その日の夕方、たまたま連絡があった古くからの友人に知人とのエピソードを報告。愚痴を聞いてもらいました。すると友人は「わかる。私も同じようなこと、あったから」と慰めるように、とある出来事を話してくれました。

友人の小学3年生の息子は重度の卵アレルギー。アナフィラキシーを起こしたこともあるので、友人は卵を完全除去。学校や親せき、友人にも卵アレルギーのことは報告。親族の家や友人の家で食事をするときは、子どものお弁当を持参しています。

ある日、友人の姑が友人家族を食事に招待してくれたそうです。そのとき友人に「今日は私が孫の料理も作っておくから、お弁当は持参しなくていいわよ」と伝えたのだそうです。わざわざ息子のために卵除去食を作ってくれるなんて…と感謝しながら義理実家を訪問した友人。息子の目の前に出されたものは…。

「ハンバーグやサラダと一緒に、息子の目の前に卵焼きが置かれていたのよ。慌てて『お母さん、息子に卵焼きはちょっと…』と伝えると、姑は『アレルギーは治るって友達から聞いたのよ。あなたアレルギーって診断されてから、全然卵食べさせてないでしょ?そんなの可哀想よ。

だいだいあなたたち夫婦にアレルギーがないのに、この子だけ出るなんておかしいわよ。食べさせてごらんなさい』と。なんとか卵焼きは私が食べたけれど、このぶんじゃハンバーグにも卵が使われているかもしれない。何より息子が固まってしまって箸を持とうともしなかったの。夫が激怒して、『もう帰ろう』って。その後姑は舅にこってりしぼられたらしく、翌日にあやまってきたから、まぁよかったけど…」

「アレルギーに縁がなくて、無関心な人はそんなもんよ」と友人はどこか達観したように語りました。しかし、友人の姑のエピソードは一歩間違えたら命の危険があったかもしれない出来事。
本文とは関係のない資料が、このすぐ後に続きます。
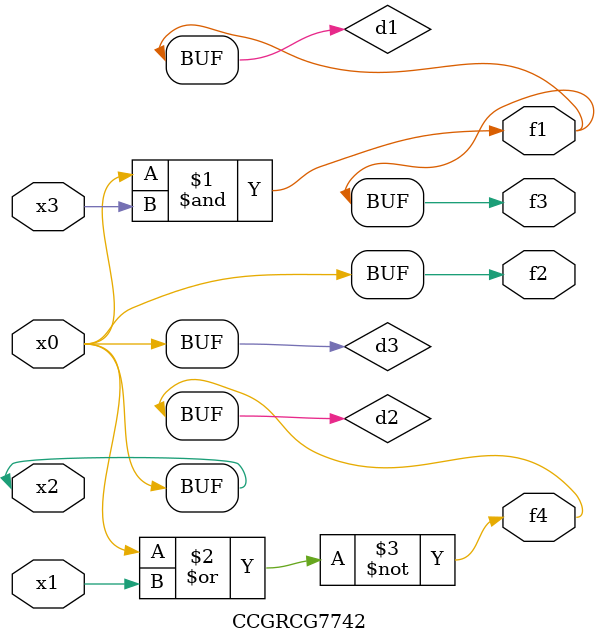
<source format=v>
module CCGRCG7742(
	input x0, x1, x2, x3,
	output f1, f2, f3, f4
);

	wire d1, d2, d3;

	and (d1, x2, x3);
	nor (d2, x0, x1);
	buf (d3, x0, x2);
	assign f1 = d1;
	assign f2 = d3;
	assign f3 = d1;
	assign f4 = d2;
endmodule

</source>
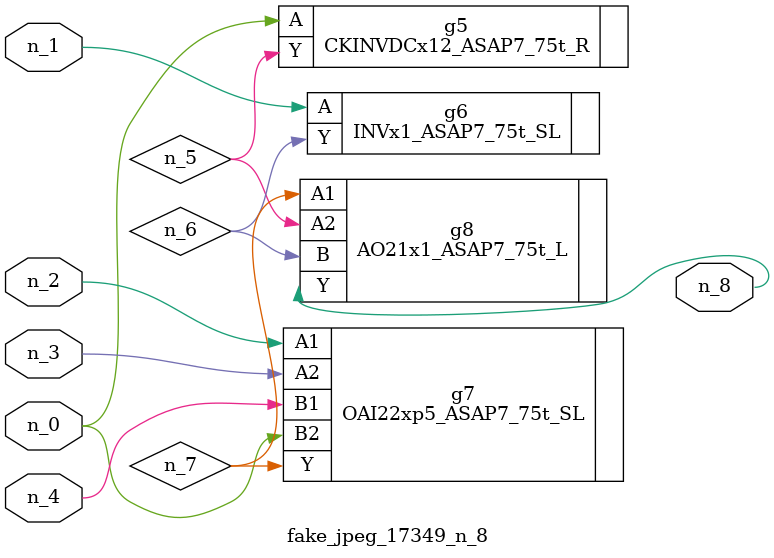
<source format=v>
module fake_jpeg_17349_n_8 (n_3, n_2, n_1, n_0, n_4, n_8);

input n_3;
input n_2;
input n_1;
input n_0;
input n_4;

output n_8;

wire n_6;
wire n_5;
wire n_7;

CKINVDCx12_ASAP7_75t_R g5 ( 
.A(n_0),
.Y(n_5)
);

INVx1_ASAP7_75t_SL g6 ( 
.A(n_1),
.Y(n_6)
);

OAI22xp5_ASAP7_75t_SL g7 ( 
.A1(n_2),
.A2(n_3),
.B1(n_4),
.B2(n_0),
.Y(n_7)
);

AO21x1_ASAP7_75t_L g8 ( 
.A1(n_7),
.A2(n_5),
.B(n_6),
.Y(n_8)
);


endmodule
</source>
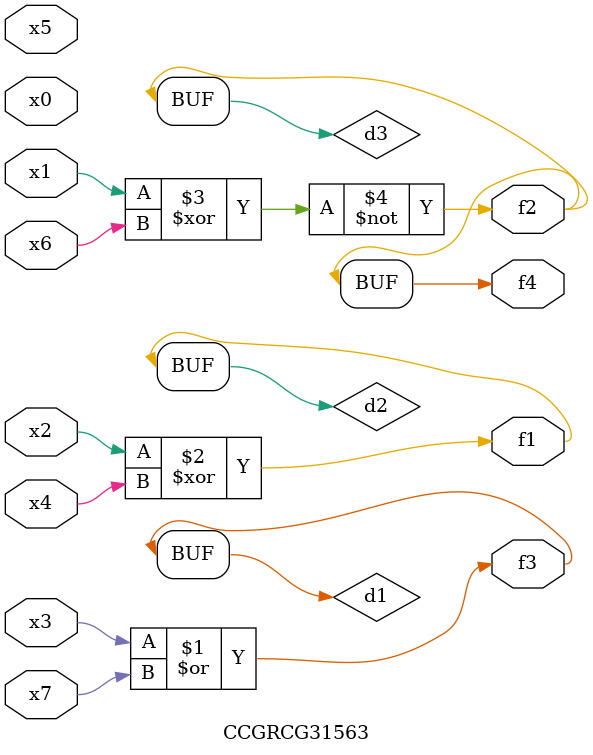
<source format=v>
module CCGRCG31563(
	input x0, x1, x2, x3, x4, x5, x6, x7,
	output f1, f2, f3, f4
);

	wire d1, d2, d3;

	or (d1, x3, x7);
	xor (d2, x2, x4);
	xnor (d3, x1, x6);
	assign f1 = d2;
	assign f2 = d3;
	assign f3 = d1;
	assign f4 = d3;
endmodule

</source>
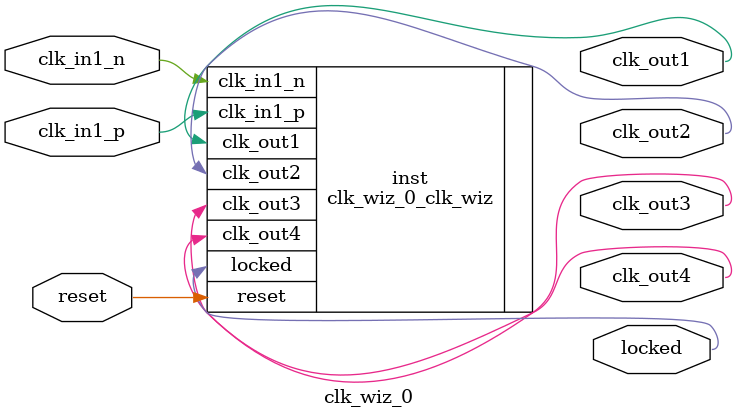
<source format=v>


`timescale 1ps/1ps

(* CORE_GENERATION_INFO = "clk_wiz_0,clk_wiz_v6_0_5_0_0,{component_name=clk_wiz_0,use_phase_alignment=false,use_min_o_jitter=false,use_max_i_jitter=false,use_dyn_phase_shift=false,use_inclk_switchover=false,use_dyn_reconfig=false,enable_axi=0,feedback_source=FDBK_AUTO,PRIMITIVE=MMCM,num_out_clk=4,clkin1_period=5.000,clkin2_period=10.0,use_power_down=false,use_reset=true,use_locked=true,use_inclk_stopped=false,feedback_type=SINGLE,CLOCK_MGR_TYPE=NA,manual_override=false}" *)

module clk_wiz_0 
 (
  // Clock out ports
  output        clk_out1,
  output        clk_out2,
  output        clk_out3,
  output        clk_out4,
  // Status and control signals
  input         reset,
  output        locked,
 // Clock in ports
  input         clk_in1_p,
  input         clk_in1_n
 );

  clk_wiz_0_clk_wiz inst
  (
  // Clock out ports  
  .clk_out1(clk_out1),
  .clk_out2(clk_out2),
  .clk_out3(clk_out3),
  .clk_out4(clk_out4),
  // Status and control signals               
  .reset(reset), 
  .locked(locked),
 // Clock in ports
  .clk_in1_p(clk_in1_p),
  .clk_in1_n(clk_in1_n)
  );

endmodule

</source>
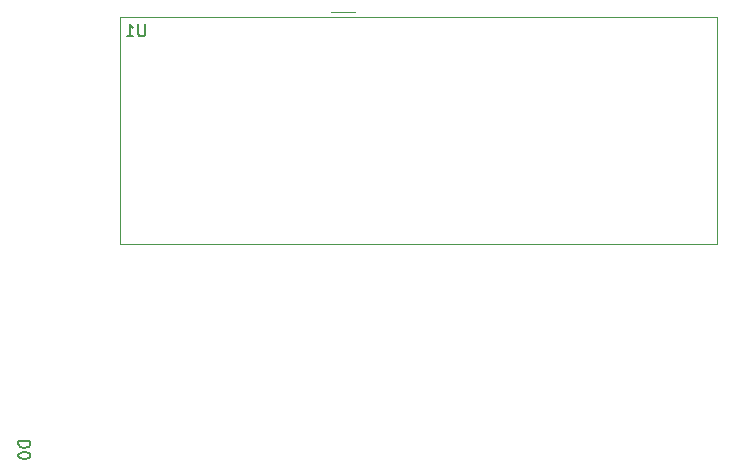
<source format=gbr>
%TF.GenerationSoftware,KiCad,Pcbnew,9.0.1*%
%TF.CreationDate,2025-06-17T23:00:35+08:00*%
%TF.ProjectId,EpochCounter,45706f63-6843-46f7-956e-7465722e6b69,rev?*%
%TF.SameCoordinates,Original*%
%TF.FileFunction,Legend,Bot*%
%TF.FilePolarity,Positive*%
%FSLAX46Y46*%
G04 Gerber Fmt 4.6, Leading zero omitted, Abs format (unit mm)*
G04 Created by KiCad (PCBNEW 9.0.1) date 2025-06-17 23:00:35*
%MOMM*%
%LPD*%
G01*
G04 APERTURE LIST*
%ADD10C,0.150000*%
%ADD11C,0.120000*%
G04 APERTURE END LIST*
D10*
X125017819Y-118030905D02*
X124017819Y-118030905D01*
X124017819Y-118030905D02*
X124017819Y-118269000D01*
X124017819Y-118269000D02*
X124065438Y-118411857D01*
X124065438Y-118411857D02*
X124160676Y-118507095D01*
X124160676Y-118507095D02*
X124255914Y-118554714D01*
X124255914Y-118554714D02*
X124446390Y-118602333D01*
X124446390Y-118602333D02*
X124589247Y-118602333D01*
X124589247Y-118602333D02*
X124779723Y-118554714D01*
X124779723Y-118554714D02*
X124874961Y-118507095D01*
X124874961Y-118507095D02*
X124970200Y-118411857D01*
X124970200Y-118411857D02*
X125017819Y-118269000D01*
X125017819Y-118269000D02*
X125017819Y-118030905D01*
X124017819Y-119221381D02*
X124017819Y-119316619D01*
X124017819Y-119316619D02*
X124065438Y-119411857D01*
X124065438Y-119411857D02*
X124113057Y-119459476D01*
X124113057Y-119459476D02*
X124208295Y-119507095D01*
X124208295Y-119507095D02*
X124398771Y-119554714D01*
X124398771Y-119554714D02*
X124636866Y-119554714D01*
X124636866Y-119554714D02*
X124827342Y-119507095D01*
X124827342Y-119507095D02*
X124922580Y-119459476D01*
X124922580Y-119459476D02*
X124970200Y-119411857D01*
X124970200Y-119411857D02*
X125017819Y-119316619D01*
X125017819Y-119316619D02*
X125017819Y-119221381D01*
X125017819Y-119221381D02*
X124970200Y-119126143D01*
X124970200Y-119126143D02*
X124922580Y-119078524D01*
X124922580Y-119078524D02*
X124827342Y-119030905D01*
X124827342Y-119030905D02*
X124636866Y-118983286D01*
X124636866Y-118983286D02*
X124398771Y-118983286D01*
X124398771Y-118983286D02*
X124208295Y-119030905D01*
X124208295Y-119030905D02*
X124113057Y-119078524D01*
X124113057Y-119078524D02*
X124065438Y-119126143D01*
X124065438Y-119126143D02*
X124017819Y-119221381D01*
X134746904Y-82766819D02*
X134746904Y-83576342D01*
X134746904Y-83576342D02*
X134699285Y-83671580D01*
X134699285Y-83671580D02*
X134651666Y-83719200D01*
X134651666Y-83719200D02*
X134556428Y-83766819D01*
X134556428Y-83766819D02*
X134365952Y-83766819D01*
X134365952Y-83766819D02*
X134270714Y-83719200D01*
X134270714Y-83719200D02*
X134223095Y-83671580D01*
X134223095Y-83671580D02*
X134175476Y-83576342D01*
X134175476Y-83576342D02*
X134175476Y-82766819D01*
X133175476Y-83766819D02*
X133746904Y-83766819D01*
X133461190Y-83766819D02*
X133461190Y-82766819D01*
X133461190Y-82766819D02*
X133556428Y-82909676D01*
X133556428Y-82909676D02*
X133651666Y-83004914D01*
X133651666Y-83004914D02*
X133746904Y-83052533D01*
D11*
%TO.C,U1*%
X132591000Y-82102000D02*
X132591000Y-101342000D01*
X132591000Y-82102000D02*
X183131000Y-82102000D01*
X150511000Y-81722000D02*
X152511000Y-81722000D01*
X183131000Y-82102000D02*
X183131000Y-101342000D01*
X183131000Y-101342000D02*
X132591000Y-101342000D01*
%TD*%
M02*

</source>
友人のあっけらかんとした言葉の裏には、色々な苦労があったのでは…と思わずにはいられませんでした。

「知らなかった」は言い訳にならない

アレルギーを軽く考えている人って意外と多いのかも…と感じさせられた今回のエピソード。かくいう筆者も、我が子にアレルギーが発覚して以来、色々と情報収集し、今まで知らなかった知識を得ることができました。何よりも怖いのは無知と偏見だということを痛感。それと同時に自分自身も、「自分はこうだから」「自分はこう思うから」という理由だけで、配慮の欠いた発言をしてしまわないように気をつけないといけないな…と思った次第です。